Instruction =>
In the data below, one line contains "remember happening. You want to also ask" and a later one contains "where they are not licensed.". Print both, with every line between them, exactly and alone.
◆ ◆ ◆ ◆
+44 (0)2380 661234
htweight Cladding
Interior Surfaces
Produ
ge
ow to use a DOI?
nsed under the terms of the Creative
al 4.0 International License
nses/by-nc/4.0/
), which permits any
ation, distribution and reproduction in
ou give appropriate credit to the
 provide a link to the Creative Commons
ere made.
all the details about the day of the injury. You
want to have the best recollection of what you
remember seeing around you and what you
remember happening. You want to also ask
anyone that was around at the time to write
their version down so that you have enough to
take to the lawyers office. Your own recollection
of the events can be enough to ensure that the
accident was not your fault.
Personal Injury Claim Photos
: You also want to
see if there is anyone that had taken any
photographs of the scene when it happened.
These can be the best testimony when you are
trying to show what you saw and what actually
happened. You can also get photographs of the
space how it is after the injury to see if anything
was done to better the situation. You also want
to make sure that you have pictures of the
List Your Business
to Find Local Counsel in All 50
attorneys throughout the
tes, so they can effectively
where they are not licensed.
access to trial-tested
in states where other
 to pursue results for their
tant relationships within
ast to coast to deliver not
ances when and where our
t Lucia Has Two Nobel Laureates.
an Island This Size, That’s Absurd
◆ ◆ ◆ ◆
Answer =>
remember happening. You want to also ask
anyone that was around at the time to write
their version down so that you have enough to
take to the lawyers office. Your own recollection
of the events can be enough to ensure that the
accident was not your fault.
Personal Injury Claim Photos
: You also want to
see if there is anyone that had taken any
photographs of the scene when it happened.
These can be the best testimony when you are
trying to show what you saw and what actually
happened. You can also get photographs of the
space how it is after the injury to see if anything
was done to better the situation. You also want
to make sure that you have pictures of the
List Your Business
to Find Local Counsel in All 50
attorneys throughout the
tes, so they can effectively
where they are not licensed.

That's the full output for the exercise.